Kasus korupsi dapat terjadi kapan saja, seperti kondisi pandemi Covid-19 yang menyebabkan resesi ekonomi dunia terutama di Indonesia, walaupun negara Indonesia mengalami resesi ekonomi yang menyebabkan turunnya perekonomian masyarakatnya tetapi masih saja ada oknum pejabat yang melakukan tindakan korupsi, seperti yang dilansir dari Media Indonesia “ Ditangkapnya Bupati Kutai Timur Ismunandar dan juga Ketua DPRD Kutai Timur yang juga istri Ismunandar, Encek Unguria Firgasih atas dugaan tindak pidana korupsi, menunjukkan rendahnya sense of crisis pimpinan daerah karena terjadi saat masyarakat harus menghadapi pandemi Covid-19 yang masih berlangsung. Peneliti Pusat Studi Hukum dan Kebijakan (PSHK) Agil Oktaryal mengatakan, keduanya layak mendapatkan pemberatan hukuman saat keduanya menjadi terdakwa di persidangan tindak pidana korupsi nanti. "Sangat disayangkan ketika anggaran dipergunakan untuk menambah pundi-pundi kekayaan pribadi di tengah tugas memfokuskan anggaran untuk penanggulangan covid-19. Hal ini patut menjadi alasan jaksa memperberat tuntutan terhadap para pelakunya," kata Agil Oktaryal kepada Media Indonesia, Minggu (5/7). Menurut dia, pemberatan hukuman terhadap para pelaku tindak pidana korupsi di Kutai Timur yang terjaring oleh Komisi Pemberantasan Korupsi (KPK) sangat memungkinan. Hal itu tertuang dalam Pasal 52 KUHP yang berbunyi bilamana seseorang pejabat karena melakukan perbuatan pidana melanggar suatu kewajiban khusus dari jabatanya, atau pada waktu melakukan perbuatan pidana memakai kekuasaan, kesempatan atau sarana yang diberikan kepadanya karena jabatannya, pidananya dapat ditambah sepertiga. "Seluruh syaratnya terpenuhi untuk kasus Kutai Timur mendapatkan pemberatan hukuman," katanya. Kuasa Hukum Djoko Tjandra dan Ketua PN Jaksel Ia juga mengatakan, korupsi yang terjadi di Kutai Timur menunjukan langkah pencegahan yang dilakukan KPK masih lemah. Dengan begitu tindakan tegas melalui upaya penindakan tidak boleh dikendurkan. Terlebih, kata dia, pola korupsi yang terjadi di Kutai Timur juga sangat sistematis dengan melibatkan suami-istri dan jaringan kolega. "Ini pola korupsinya sangat sistematis dan miris lagi hasilnya digunakan untuk modal pilkada," pungkasnya. Seperti diketahui, KPK telah meringkus tujuh tersangka buntut OTT kasus dugaan suap yang menjerat Bupati Kutai Timur Ismunandar.” 
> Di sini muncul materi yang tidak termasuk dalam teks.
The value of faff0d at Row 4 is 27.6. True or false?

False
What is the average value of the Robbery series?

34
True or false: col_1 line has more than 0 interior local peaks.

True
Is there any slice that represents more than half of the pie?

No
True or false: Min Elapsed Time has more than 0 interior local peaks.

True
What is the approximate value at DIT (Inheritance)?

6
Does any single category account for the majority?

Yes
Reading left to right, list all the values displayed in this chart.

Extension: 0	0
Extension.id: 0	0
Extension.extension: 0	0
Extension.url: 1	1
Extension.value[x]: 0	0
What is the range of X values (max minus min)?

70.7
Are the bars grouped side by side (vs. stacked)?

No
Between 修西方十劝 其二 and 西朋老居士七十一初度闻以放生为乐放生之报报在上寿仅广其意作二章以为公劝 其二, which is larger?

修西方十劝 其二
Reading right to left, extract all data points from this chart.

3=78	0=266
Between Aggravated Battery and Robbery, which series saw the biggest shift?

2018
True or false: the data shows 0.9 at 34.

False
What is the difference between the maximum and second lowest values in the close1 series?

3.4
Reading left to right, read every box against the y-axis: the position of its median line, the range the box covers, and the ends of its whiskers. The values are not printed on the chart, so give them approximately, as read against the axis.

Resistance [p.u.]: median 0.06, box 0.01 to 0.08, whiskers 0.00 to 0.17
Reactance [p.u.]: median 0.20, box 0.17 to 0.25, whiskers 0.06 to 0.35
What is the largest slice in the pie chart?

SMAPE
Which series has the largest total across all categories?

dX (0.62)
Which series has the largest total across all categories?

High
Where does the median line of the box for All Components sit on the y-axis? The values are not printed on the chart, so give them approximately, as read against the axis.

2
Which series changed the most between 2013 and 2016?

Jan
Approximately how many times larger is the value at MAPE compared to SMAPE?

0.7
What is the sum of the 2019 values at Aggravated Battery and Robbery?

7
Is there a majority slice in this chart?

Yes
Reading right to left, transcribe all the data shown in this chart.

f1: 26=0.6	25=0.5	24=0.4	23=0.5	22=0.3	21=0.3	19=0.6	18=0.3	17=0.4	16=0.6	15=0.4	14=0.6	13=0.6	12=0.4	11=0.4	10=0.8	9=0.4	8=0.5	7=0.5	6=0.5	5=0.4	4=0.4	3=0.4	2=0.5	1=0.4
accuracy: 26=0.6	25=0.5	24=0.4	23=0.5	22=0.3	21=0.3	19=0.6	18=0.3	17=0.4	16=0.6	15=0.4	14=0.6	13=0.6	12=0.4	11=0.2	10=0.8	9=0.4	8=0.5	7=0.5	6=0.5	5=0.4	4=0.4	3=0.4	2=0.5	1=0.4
Menyikapi fenomena tersebut diperlukan suatu upaya yang holistik dalam pemberantasan korupsi baik dari segi aparat penegak hukum, kebijakan pengelolaan Negara sampai ke pendidikan formal di sekolah (Aditjondro, 2002). Beberapa Negara telah melaksanakan pendidikan antikorupsi di sekolah dan telah menunjukan hasil yang signifikan.